**EXERCISE INSTRUCTIONS:**
Reproduce the passage on the nematode genus Sporonchulus in full, word for word.

**DOCUMENT SECTION:**
● ● ●

Mohandas and Prabhoo (1982) created the genus Sporonchuloides to transfer two Sporonchulus species, namely ibitiensis (type) and coronatus, with “at least two (of their denticles) arranged in longitudinal ribs”, meanwhile retained under Sporonchulus three species: dentatus, recessus and vagabundus. Moreover, Sporonchuloides was classified under Mononchidae instead of under Mylonchulidae. Nevertheless, Andrássy (1993) discussed the identity of this genus and concluded that the denticles of S. ibitiensis were “not arranged along ribs”, and regarded Spronchuloides as identical and a junior synonym of Sporonchulus.

Diagnosis. Mononchidae. Sporonchulinae. Small- to medium-sized nematodes, 0.95–1.78 mm long. Cuticle two-layered. Lip region almost continuous with the adjoining body, with fused lips. Buccal cavity with slightly convergent vertical plates and visibly oblique transverse plates, dorsal tooth situated at the anterior third of the cavity, each vertical subventral plate bearing two irregular rows of small teeth, ca 24 in total. Pharyngo-intestinal junction lacking tubercles. Female genital system diovarian or mono-opistho-ovarian, with poorly differentiated genital tract, distinct pars refringens vaginae and a transverse vulva. Tail conical, regularly curved ventrad, with variably developed caudal glands and terminal spinneret. Males very rare, with dorylaimid spicule and 11–12 shortly spaced ventromedian supplements without hiatus.

Separation from its relatives. Within Sporonchulinae, and by having dorsal tooth located at the anterior third of buccal cavity, Sporonchulus resembles the genera Granonchulus and Actus Baqri & Jairajpuri, 1974. It can be distinguished from Granonchulus in the absence (vs presence) of a transverse row of denticles on the vertical subventral plates at level of the dorsal tooth, and small teeth arranged in four (two on each plate) irregular longitudinal rows (vs teeth scattered, not distinctly arranged in longitudinal rows) on the vertical subventral plates. From Actus in bearing higher number of subventral teeth (ca 24 vs ca 10) arranged into four (vs two) irregular longitudinal rows, two rows per subventral plate (vs only one row per plate).

● ● ●

**EXTRACTED MATERIAL:**
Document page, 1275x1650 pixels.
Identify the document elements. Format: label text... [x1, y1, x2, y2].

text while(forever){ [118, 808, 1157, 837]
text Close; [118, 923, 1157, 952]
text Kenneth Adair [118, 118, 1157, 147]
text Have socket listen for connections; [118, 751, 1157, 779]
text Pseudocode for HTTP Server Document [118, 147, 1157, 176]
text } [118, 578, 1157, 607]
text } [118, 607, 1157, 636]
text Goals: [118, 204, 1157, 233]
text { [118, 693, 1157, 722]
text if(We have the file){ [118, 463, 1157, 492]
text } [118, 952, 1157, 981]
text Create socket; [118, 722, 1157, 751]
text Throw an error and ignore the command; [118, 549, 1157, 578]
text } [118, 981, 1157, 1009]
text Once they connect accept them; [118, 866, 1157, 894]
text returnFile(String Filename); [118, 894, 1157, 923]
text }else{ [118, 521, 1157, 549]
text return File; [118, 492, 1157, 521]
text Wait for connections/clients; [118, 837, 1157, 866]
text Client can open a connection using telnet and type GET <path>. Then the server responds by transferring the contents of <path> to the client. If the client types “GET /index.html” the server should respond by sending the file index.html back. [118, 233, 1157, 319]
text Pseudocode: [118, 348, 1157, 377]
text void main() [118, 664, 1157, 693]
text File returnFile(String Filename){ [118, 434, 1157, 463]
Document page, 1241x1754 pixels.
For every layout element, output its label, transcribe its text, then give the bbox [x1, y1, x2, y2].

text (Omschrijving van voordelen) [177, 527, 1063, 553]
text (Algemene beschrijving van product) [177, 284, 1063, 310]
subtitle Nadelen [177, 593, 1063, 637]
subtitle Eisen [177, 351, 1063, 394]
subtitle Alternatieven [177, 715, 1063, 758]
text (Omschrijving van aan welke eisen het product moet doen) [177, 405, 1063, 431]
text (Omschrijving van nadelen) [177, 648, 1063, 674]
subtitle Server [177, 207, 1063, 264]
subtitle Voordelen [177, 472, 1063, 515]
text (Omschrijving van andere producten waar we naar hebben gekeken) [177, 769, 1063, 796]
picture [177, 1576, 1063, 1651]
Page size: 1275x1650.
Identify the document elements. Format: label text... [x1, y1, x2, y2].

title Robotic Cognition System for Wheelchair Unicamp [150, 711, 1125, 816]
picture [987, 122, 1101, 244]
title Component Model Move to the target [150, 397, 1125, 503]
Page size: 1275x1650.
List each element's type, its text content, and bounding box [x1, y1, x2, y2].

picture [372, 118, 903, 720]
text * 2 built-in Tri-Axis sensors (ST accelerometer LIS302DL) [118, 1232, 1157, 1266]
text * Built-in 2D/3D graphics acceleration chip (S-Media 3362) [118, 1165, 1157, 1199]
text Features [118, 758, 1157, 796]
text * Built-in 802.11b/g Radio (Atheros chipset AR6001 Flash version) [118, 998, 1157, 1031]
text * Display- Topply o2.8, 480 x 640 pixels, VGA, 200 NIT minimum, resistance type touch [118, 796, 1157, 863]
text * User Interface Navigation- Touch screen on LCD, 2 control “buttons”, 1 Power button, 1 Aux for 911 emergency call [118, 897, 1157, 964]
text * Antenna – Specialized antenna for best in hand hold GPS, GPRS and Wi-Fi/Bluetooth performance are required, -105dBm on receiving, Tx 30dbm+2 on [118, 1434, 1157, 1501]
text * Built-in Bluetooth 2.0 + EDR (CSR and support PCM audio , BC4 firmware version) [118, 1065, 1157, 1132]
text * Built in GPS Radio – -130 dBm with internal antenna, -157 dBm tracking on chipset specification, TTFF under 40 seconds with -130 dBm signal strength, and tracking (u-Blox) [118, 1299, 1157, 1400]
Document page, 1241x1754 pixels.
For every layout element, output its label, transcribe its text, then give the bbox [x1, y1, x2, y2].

● ● ●

**ANSWER BELOW:**
Mohandas and Prabhoo (1982) created the genus Sporonchuloides to transfer two Sporonchulus species, namely ibitiensis (type) and coronatus, with “at least two (of their denticles) arranged in longitudinal ribs”, meanwhile retained under Sporonchulus three species: dentatus, recessus and vagabundus. Moreover, Sporonchuloides was classified under Mononchidae instead of under Mylonchulidae. Nevertheless, Andrássy (1993) discussed the identity of this genus and concluded that the denticles of S. ibitiensis were “not arranged along ribs”, and regarded Spronchuloides as identical and a junior synonym of Sporonchulus.

Diagnosis. Mononchidae. Sporonchulinae. Small- to medium-sized nematodes, 0.95–1.78 mm long. Cuticle two-layered. Lip region almost continuous with the adjoining body, with fused lips. Buccal cavity with slightly convergent vertical plates and visibly oblique transverse plates, dorsal tooth situated at the anterior third of the cavity, each vertical subventral plate bearing two irregular rows of small teeth, ca 24 in total. Pharyngo-intestinal junction lacking tubercles. Female genital system diovarian or mono-opistho-ovarian, with poorly differentiated genital tract, distinct pars refringens vaginae and a transverse vulva. Tail conical, regularly curved ventrad, with variably developed caudal glands and terminal spinneret. Males very rare, with dorylaimid spicule and 11–12 shortly spaced ventromedian supplements without hiatus.

Separation from its relatives. Within Sporonchulinae, and by having dorsal tooth located at the anterior third of buccal cavity, Sporonchulus resembles the genera Granonchulus and Actus Baqri & Jairajpuri, 1974. It can be distinguished from Granonchulus in the absence (vs presence) of a transverse row of denticles on the vertical subventral plates at level of the dorsal tooth, and small teeth arranged in four (two on each plate) irregular longitudinal rows (vs teeth scattered, not distinctly arranged in longitudinal rows) on the vertical subventral plates. From Actus in bearing higher number of subventral teeth (ca 24 vs ca 10) arranged into four (vs two) irregular longitudinal rows, two rows per subventral plate (vs only one row per plate).